==== Information shown

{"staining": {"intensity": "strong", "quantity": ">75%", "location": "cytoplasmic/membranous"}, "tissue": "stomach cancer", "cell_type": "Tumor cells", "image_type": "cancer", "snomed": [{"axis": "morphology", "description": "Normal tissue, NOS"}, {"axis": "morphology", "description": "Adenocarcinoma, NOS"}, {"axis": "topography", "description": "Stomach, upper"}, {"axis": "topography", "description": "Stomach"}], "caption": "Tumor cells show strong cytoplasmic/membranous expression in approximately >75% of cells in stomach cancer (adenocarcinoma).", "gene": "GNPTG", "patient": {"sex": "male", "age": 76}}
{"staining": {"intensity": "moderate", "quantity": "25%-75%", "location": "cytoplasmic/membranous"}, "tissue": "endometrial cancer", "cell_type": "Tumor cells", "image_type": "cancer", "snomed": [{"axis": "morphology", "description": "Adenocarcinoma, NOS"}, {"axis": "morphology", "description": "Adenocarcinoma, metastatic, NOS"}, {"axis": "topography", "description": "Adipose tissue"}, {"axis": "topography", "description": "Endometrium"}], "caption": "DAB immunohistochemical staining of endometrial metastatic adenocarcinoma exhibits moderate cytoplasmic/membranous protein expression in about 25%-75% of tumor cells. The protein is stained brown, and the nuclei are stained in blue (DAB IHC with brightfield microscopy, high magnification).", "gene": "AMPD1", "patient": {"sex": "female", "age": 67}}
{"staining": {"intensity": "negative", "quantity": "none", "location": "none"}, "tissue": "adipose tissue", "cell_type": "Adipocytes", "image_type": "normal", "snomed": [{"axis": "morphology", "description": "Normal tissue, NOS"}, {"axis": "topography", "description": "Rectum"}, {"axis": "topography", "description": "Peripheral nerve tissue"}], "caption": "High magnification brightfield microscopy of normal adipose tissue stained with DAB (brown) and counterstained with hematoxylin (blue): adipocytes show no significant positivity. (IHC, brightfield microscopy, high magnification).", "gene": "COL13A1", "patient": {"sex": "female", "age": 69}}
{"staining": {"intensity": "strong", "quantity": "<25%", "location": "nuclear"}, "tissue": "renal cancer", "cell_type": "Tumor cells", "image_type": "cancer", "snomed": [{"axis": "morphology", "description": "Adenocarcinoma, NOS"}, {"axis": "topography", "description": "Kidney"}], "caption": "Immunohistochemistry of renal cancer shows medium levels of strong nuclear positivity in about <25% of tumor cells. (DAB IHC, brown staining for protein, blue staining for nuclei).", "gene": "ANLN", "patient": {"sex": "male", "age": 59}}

========

— Work item —
Once the listing has been read, copy every line of it exactly.

— Task answer —
{"staining": {"intensity": "strong", "quantity": ">75%", "location": "cytoplasmic/membranous"}, "tissue": "stomach cancer", "cell_type": "Tumor cells", "image_type": "cancer", "snomed": [{"axis": "morphology", "description": "Normal tissue, NOS"}, {"axis": "morphology", "description": "Adenocarcinoma, NOS"}, {"axis": "topography", "description": "Stomach, upper"}, {"axis": "topography", "description": "Stomach"}], "caption": "Tumor cells show strong cytoplasmic/membranous expression in approximately >75% of cells in stomach cancer (adenocarcinoma).", "gene": "GNPTG", "patient": {"sex": "male", "age": 76}}
{"staining": {"intensity": "moderate", "quantity": "25%-75%", "location": "cytoplasmic/membranous"}, "tissue": "endometrial cancer", "cell_type": "Tumor cells", "image_type": "cancer", "snomed": [{"axis": "morphology", "description": "Adenocarcinoma, NOS"}, {"axis": "morphology", "description": "Adenocarcinoma, metastatic, NOS"}, {"axis": "topography", "description": "Adipose tissue"}, {"axis": "topography", "description": "Endometrium"}], "caption": "DAB immunohistochemical staining of endometrial metastatic adenocarcinoma exhibits moderate cytoplasmic/membranous protein expression in about 25%-75% of tumor cells. The protein is stained brown, and the nuclei are stained in blue (DAB IHC with brightfield microscopy, high magnification).", "gene": "AMPD1", "patient": {"sex": "female", "age": 67}}
{"staining": {"intensity": "negative", "quantity": "none", "location": "none"}, "tissue": "adipose tissue", "cell_type": "Adipocytes", "image_type": "normal", "snomed": [{"axis": "morphology", "description": "Normal tissue, NOS"}, {"axis": "topography", "description": "Rectum"}, {"axis": "topography", "description": "Peripheral nerve tissue"}], "caption": "High magnification brightfield microscopy of normal adipose tissue stained with DAB (brown) and counterstained with hematoxylin (blue): adipocytes show no significant positivity. (IHC, brightfield microscopy, high magnification).", "gene": "COL13A1", "patient": {"sex": "female", "age": 69}}
{"staining": {"intensity": "strong", "quantity": "<25%", "location": "nuclear"}, "tissue": "renal cancer", "cell_type": "Tumor cells", "image_type": "cancer", "snomed": [{"axis": "morphology", "description": "Adenocarcinoma, NOS"}, {"axis": "topography", "description": "Kidney"}], "caption": "Immunohistochemistry of renal cancer shows medium levels of strong nuclear positivity in about <25% of tumor cells. (DAB IHC, brown staining for protein, blue staining for nuclei).", "gene": "ANLN", "patient": {"sex": "male", "age": 59}}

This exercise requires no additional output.